John Berger / jberger@starbulletin.com

Time hangs suspended as Akemi and Rene Paulo slide into the opening bars of "Here Is Happiness." The song, first recorded in Japan as "Koko Ni Sachi Ari," is better known by local nightlife veterans as the duo's longtime musical signature and probably their biggest hit.

Wherever the Paulos performed in the 60s, 70s and 80s, this was a song local folks never grew tired of hearing. To hear them do it -- Akemi singing and Rene on piano -- invariably brings to mind great times and late nights in smoke-filled nightclubs and lounges.

But this is 2001, and the duo's days of entertaining long past midnight are history. Akemi and Rene are performing in Chinatown at a family party, filled with the members of their musical ohana.

Their granddaughter, Alana Paulo-Tamashiro, was crowned Miss Hawaii Teen U.S.A. in May and is about to leave for the national pageant in Texas.

The party is being held in the eclectically decorated offices of Eric Chandler and Takeo, the executive directors of the local pageant, and the Paulo family is out in force to give Alana a big send-off.

Alana's mother, singer and model Charlene Paulo, takes a turn on the mike and gently teases Akemi into returning to the stage for an encore, "Forevermore (Kimito Itsumademo)," another Japanese pop classic that Akemi popularized here.

Other performers include Charlene's older sister, Kathy Paulo Hirai, and Rene's youngest sister, Maria Paulo Converse.

Alana, 16, gets called up to sing, as well.

"Singing and dancing -- everybody in my family knows how to do that," Alana said. "And we always sing when we visit my grandparents' house.
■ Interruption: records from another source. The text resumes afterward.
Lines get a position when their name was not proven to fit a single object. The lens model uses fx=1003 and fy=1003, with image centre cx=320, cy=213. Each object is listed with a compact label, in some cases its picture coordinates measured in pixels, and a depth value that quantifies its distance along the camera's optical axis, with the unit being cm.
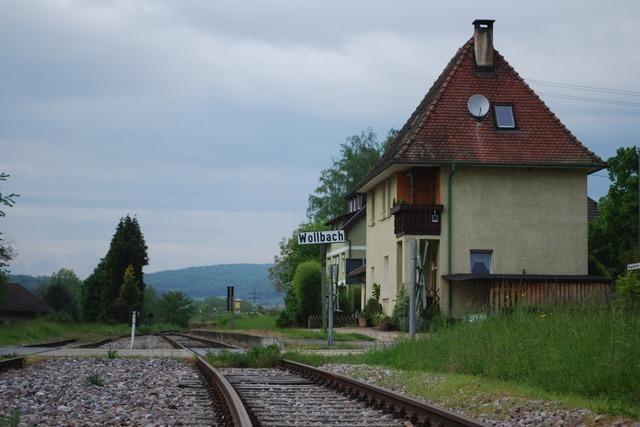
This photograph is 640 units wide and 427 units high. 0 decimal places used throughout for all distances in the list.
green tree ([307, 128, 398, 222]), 8506
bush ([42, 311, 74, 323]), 6116
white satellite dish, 3853
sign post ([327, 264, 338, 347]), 2247
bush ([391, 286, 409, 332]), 3599
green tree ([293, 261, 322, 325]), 4947
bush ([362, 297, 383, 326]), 4144
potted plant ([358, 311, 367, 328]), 4331
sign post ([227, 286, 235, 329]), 5377
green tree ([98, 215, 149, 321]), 8681
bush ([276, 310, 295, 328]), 5209
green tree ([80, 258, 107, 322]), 9088
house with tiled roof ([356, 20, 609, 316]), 3716
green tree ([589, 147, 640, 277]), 4797
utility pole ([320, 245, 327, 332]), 2257
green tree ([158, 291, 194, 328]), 10794
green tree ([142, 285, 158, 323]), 11419
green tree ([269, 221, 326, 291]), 8338
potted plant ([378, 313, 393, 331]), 3778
They're always very supportive and encouraging."

The Paulos are a tight-knit family, and the party is as much about being together as about Alana's prospects in Texas.

Rene's sisters, Susan Moniz and Anita Sotelo, are present. So is Kathy's husband, George, and sons Jordan and JJ. Alana's Uncle Boy, known outside the family as Rene Paulo Jr., did the catering.
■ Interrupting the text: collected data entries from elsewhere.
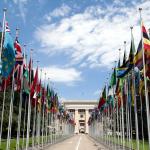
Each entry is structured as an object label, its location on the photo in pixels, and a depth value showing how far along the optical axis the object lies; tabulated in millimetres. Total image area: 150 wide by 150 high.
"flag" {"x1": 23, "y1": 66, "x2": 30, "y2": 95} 16178
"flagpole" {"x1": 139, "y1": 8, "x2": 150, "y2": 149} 11507
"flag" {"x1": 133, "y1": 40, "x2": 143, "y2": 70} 12529
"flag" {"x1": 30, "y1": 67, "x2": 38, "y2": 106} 18151
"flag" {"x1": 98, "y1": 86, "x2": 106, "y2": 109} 25567
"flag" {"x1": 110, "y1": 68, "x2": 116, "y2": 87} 19196
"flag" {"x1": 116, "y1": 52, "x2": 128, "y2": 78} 15192
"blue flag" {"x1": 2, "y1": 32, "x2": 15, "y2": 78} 11647
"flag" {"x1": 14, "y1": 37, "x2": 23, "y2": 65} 13887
"Just having my family as my support group has helped me develop as a person and as an entertainer," Alana said. "Mom has been there for me every step of the way, and my father too. I really appreciate my parents greatly." Her parents are divorced, but her father, Alan Tamashiro, and his wife, Sylvia, are both welcomed guests at the party.

Alana and her mother agree that music is "in her blood." It's been part of the family tradition for five generations at least.

Rene's grandfather and one of his uncles were musicians in a military band, and he recalls them as being two of his earliest inspirations. Rene's mother played the piano and noticed her son had a good ear and natural talent. He started taking piano lessons at 4 1/2 and was soon recognized as a child prodigy.

Musical talent brought Rene and Akemi together. They were teen entertainers who worked some of the same places but met through one of Akemi's friends. They married, and Akemi was pregnant when Rene was drafted and sent to Japan in 1951.

Akemi was later able to join him in Japan. The Paulo family grew while they were there. Akemi resumed her singing career in Japan, but home and the children kept her busy after the family returned to Hawaii in the mid-50s.

Rene established himself as a talented and imaginative pianist, developed a loyal following in Waikiki, and then began touring the mainland. Eventually he was offered a job that required a singer as part of the package.

Someone suggested that Akemi come out of retirement a second time. She did, and one by one, the Paulo kids joined their parents onstage, then moved on to independent careers.

Younger brother Michael joined Kalapana in 1975. He recorded "Kalapana II" as a sideman but was promoted to full membership thereafter and recorded the last two classic Kalapana albums, "Kalapana III" and "Many Classic Moments." Michael spent nine years touring with Al Jarreau and then established himself as a solo jazz artist and record producer.

Michael's teenage daughter, Melissa, is another member of the next generation who has plans for a musical career.

"She's been dancing and singing for years. ... Now I'm encouraging her to write songs," Michael said during a recent visit home. "Believe me, the next generation is coming!"

Alana hopes to be onstage, too. She's looking forward to an entertainment career after she gets her college diploma.

"That's what my family's background is, and I've always wanted to do it. ... I really see myself trying to make it all the way, and I know my family will be there for me. The love we share is what makes our family great."